If China is about to start setting the global price of oil, why isn't it setting the price of metals?
After all, the country accounts for about half of worldwide demand for most base metals, compared with just 13 percent or so for crude. The reality is that scale doesn't matter. As Gadfly argued in October, the European Union has long been the world's largest oil-importing trading bloc, but we don't trade West Texas Intermediate in euros.
That's not putting off Chinese securities regulators, who hope to list yuan-denominated crude futures in Shanghai on March 26. But those who think such moves could help the yuan replace the U.S. dollar as the global reserve currency are muddled.

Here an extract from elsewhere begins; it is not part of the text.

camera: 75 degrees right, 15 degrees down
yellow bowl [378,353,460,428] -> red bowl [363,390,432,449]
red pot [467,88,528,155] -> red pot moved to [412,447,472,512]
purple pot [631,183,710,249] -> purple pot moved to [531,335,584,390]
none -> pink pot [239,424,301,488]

To see why, look at aluminum. It's the most widely used of the six main base metals and the most extensively held on both the Shanghai Futures Exchange and the London Metal Exchange.
The U.K. -- whose single aluminum smelter was sold to turnaround specialists Liberty House Group in 2016 -- doesn't seem an obvious place to trade the metal. Yet volumes show that between a third and half of Shanghai aluminum futures typically change hands between midnight and 3 a.m. Asian time, when local traders are asleep.

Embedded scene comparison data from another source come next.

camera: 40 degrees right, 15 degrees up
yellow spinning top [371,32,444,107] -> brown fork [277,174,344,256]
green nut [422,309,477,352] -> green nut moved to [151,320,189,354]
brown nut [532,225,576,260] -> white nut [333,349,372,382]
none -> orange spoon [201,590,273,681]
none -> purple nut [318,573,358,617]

By contrast, just 10 percent to 20 percent of LME contracts are traded during the LME's "Asian hours" before 7 a.m. U.K. time. That suggests that it's London that sets Shanghai prices, not vice versa.

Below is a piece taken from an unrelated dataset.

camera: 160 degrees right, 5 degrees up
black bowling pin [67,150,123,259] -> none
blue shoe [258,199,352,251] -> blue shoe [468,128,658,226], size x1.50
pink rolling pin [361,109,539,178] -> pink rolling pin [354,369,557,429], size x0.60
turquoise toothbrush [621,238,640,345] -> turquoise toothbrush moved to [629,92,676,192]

The reasons aren't hard to discern. Traders on the LME have access to a global network of warehouses and can settle transactions in dollars, while taking advantage of all the hedging and arbitrage instruments available in European and North American capital markets. Those on the Shanghai exchange are limited to the domestic market and a currency that's used in just 4 percent or so of worldwide foreign-exchange transactions. On top of that, they pay a 17 percent sales tax, which keeps Chinese copper prices at a persistent premium to those in London and New York.
Local futures will no doubt be useful for Chinese traders, but in global markets they are most likely to be only a gut-check for investors buying and selling more liquid, dollar-denominated contracts during Asian hours. In many ways, that's a missed opportunity: The world could do with better benchmarks for the Persian Gulf and Chinese domestic grades that are mainly consumed in Asia.
China has a chicken-and-egg problem. It's not so much that the yuan needs its own oil benchmark to become a global reserve currency: The more important issue is that a yuan-denominated contract will never lead the oil market so long as Beijing drives foreign traders away by keeping its capital account closed. Few international investors are going to commit to a contract that leaves them dependent on the heavily controlled, illiquid offshore renminbi to settle trades.
It's often hot pride rather than cold reasoning that dictates ideas about how currencies should behave. President Donald Trump's mercantilist instincts would favor a weak currency along the lines of that pursued by Japanese Prime Minister Shinzo Abe, but last month he instead backed a "stronger and stronger" greenback.
China's dreams of turning the yuan into a global reserve currency are little different. Superficially, such a shift would suggest an increase in Beijing's authority over the global economy, but it will never happen so long as the government insists on controlling its currency. Letting go, rather than taking power, is the only route to growth.